== SUPPLIED DATA ==

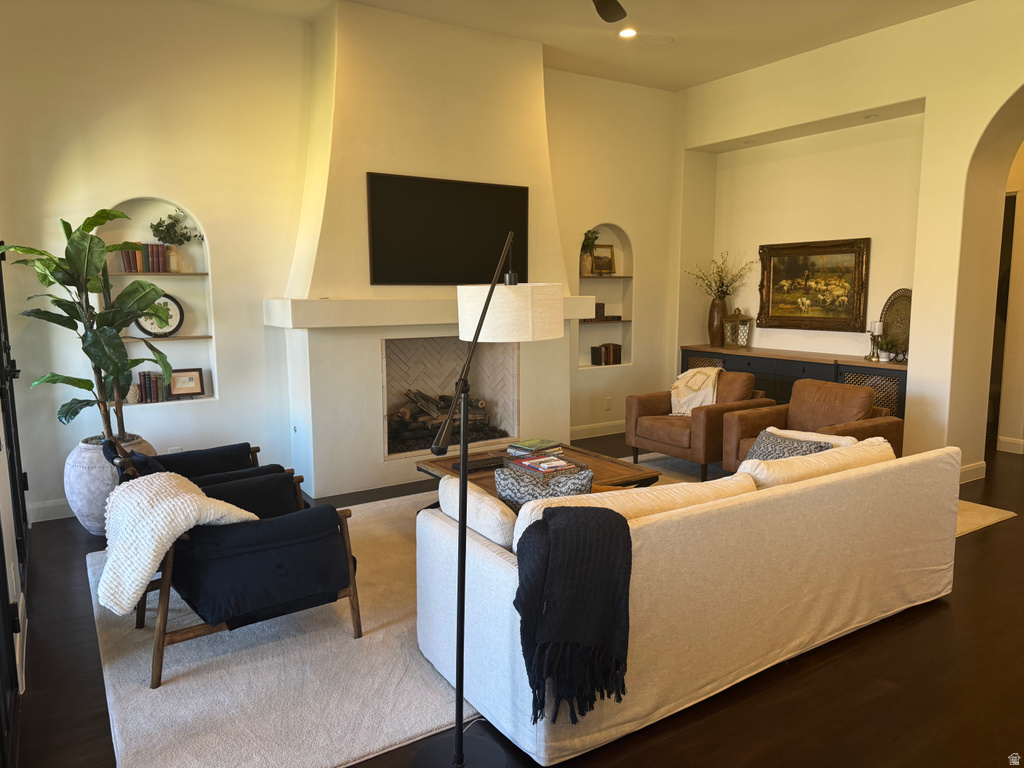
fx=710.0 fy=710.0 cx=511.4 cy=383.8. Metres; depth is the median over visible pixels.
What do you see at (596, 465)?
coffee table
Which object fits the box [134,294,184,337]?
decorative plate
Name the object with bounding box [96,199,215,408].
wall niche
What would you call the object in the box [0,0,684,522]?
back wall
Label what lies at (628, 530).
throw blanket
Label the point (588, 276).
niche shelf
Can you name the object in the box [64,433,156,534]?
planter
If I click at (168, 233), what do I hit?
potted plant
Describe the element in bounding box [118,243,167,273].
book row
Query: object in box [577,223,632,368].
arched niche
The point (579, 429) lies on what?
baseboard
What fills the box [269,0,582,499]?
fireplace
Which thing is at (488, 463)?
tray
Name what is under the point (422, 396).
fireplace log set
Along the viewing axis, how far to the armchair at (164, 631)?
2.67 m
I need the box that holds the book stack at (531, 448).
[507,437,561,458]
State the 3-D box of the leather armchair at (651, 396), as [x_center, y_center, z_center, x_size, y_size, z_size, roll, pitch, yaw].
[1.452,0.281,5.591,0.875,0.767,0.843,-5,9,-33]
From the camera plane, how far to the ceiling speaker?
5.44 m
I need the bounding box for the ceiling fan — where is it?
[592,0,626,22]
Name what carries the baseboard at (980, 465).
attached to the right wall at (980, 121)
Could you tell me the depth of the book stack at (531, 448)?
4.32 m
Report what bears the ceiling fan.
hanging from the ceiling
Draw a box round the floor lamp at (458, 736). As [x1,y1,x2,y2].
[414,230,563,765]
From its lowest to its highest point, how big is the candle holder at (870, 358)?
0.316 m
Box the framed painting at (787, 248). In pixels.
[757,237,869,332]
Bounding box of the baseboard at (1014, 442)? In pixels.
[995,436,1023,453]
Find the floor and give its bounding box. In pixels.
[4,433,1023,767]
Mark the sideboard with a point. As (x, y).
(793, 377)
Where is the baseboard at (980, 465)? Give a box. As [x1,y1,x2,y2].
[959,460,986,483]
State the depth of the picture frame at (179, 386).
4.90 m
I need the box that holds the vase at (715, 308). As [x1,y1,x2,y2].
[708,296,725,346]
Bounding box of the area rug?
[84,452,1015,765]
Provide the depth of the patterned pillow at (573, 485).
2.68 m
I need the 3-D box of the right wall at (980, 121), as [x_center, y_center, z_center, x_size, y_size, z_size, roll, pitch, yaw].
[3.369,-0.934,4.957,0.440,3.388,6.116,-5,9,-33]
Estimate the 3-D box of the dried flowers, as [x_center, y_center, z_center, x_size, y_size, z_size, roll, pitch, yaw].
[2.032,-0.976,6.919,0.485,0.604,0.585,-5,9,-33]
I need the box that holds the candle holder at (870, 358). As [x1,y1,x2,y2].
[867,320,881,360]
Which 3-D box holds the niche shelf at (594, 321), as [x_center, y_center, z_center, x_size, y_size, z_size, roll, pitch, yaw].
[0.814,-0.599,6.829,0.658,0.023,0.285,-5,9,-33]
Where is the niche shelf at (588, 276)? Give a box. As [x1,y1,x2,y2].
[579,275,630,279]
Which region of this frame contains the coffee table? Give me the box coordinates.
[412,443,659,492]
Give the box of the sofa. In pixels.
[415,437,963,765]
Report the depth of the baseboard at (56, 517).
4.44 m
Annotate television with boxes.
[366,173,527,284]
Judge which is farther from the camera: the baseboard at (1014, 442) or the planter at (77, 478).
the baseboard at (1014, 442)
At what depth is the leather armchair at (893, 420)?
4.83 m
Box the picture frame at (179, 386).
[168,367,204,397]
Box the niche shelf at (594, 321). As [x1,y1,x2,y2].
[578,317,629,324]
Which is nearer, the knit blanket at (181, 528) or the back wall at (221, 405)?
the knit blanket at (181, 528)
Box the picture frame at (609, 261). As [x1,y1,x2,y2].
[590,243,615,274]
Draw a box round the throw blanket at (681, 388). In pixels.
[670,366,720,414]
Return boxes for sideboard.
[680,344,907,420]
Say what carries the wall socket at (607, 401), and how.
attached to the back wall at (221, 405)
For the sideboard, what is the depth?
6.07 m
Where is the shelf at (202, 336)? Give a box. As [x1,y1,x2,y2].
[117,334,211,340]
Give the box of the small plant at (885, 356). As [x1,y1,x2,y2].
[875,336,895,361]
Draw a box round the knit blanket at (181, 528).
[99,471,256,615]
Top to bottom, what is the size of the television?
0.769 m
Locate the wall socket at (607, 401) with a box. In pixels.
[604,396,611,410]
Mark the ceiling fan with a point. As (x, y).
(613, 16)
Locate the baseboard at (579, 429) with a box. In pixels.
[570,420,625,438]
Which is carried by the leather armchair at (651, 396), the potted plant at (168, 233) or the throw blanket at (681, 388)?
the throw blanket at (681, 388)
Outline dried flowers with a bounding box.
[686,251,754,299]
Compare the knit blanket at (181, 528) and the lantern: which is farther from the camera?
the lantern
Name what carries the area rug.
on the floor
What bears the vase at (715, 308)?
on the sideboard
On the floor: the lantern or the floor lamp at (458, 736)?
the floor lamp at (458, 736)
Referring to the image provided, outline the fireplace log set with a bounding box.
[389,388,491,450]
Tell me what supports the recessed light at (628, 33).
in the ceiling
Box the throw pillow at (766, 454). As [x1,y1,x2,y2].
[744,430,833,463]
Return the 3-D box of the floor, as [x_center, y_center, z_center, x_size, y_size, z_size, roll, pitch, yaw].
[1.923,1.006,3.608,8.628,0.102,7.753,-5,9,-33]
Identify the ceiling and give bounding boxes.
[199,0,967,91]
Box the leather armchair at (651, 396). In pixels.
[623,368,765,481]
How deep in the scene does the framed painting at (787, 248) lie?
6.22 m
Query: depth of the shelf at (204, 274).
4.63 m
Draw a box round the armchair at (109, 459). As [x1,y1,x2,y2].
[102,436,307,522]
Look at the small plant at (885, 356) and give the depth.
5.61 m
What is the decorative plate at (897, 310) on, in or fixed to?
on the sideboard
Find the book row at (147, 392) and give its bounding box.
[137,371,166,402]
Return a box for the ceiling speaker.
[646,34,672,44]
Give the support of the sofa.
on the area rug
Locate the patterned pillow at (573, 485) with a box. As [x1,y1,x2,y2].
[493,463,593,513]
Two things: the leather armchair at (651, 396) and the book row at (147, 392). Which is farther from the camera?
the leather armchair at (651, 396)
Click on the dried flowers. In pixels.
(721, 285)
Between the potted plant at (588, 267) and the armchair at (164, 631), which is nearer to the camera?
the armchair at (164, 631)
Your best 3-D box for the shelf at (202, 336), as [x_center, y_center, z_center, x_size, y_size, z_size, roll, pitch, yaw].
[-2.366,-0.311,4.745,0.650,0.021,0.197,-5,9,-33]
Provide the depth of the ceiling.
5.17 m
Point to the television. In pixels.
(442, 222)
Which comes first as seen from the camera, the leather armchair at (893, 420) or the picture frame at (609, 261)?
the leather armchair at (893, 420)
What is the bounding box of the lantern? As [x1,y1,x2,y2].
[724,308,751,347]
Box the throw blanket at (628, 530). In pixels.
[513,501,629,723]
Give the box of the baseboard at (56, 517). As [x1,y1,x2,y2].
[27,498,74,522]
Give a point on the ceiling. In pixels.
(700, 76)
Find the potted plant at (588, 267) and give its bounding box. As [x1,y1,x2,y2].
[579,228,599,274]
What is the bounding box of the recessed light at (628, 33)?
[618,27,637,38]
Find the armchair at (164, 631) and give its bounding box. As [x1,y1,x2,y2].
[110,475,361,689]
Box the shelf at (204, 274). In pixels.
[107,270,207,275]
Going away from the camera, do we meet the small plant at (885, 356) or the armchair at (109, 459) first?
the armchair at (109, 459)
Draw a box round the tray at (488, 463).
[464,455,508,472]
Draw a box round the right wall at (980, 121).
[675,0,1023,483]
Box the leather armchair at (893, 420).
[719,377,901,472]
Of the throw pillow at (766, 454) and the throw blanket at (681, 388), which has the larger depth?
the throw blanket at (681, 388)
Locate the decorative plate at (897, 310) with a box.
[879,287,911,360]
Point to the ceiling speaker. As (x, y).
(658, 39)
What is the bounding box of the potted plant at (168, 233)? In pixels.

===

→ DIRECTIONS
Output the line holding "Find the armchair", then every later line through the end of the records above, exactly as given and nothing else.

→ ANSWER FOR THIS EXERCISE
Find the armchair at (164, 631) and give its bounding box. As [x1,y1,x2,y2].
[110,475,361,689]
Box the shelf at (204, 274). In pixels.
[107,270,207,275]
Going away from the camera, do we meet the small plant at (885, 356) or the armchair at (109, 459) first?
the armchair at (109, 459)
Draw a box round the tray at (488, 463).
[464,455,508,472]
Draw a box round the right wall at (980, 121).
[675,0,1023,483]
Box the leather armchair at (893, 420).
[719,377,901,472]
Of the throw pillow at (766, 454) and the throw blanket at (681, 388), which has the larger depth?
the throw blanket at (681, 388)
Locate the decorative plate at (897, 310) with a box.
[879,287,911,360]
Point to the ceiling speaker. As (x, y).
(658, 39)
What is the bounding box of the potted plant at (168, 233)? In pixels.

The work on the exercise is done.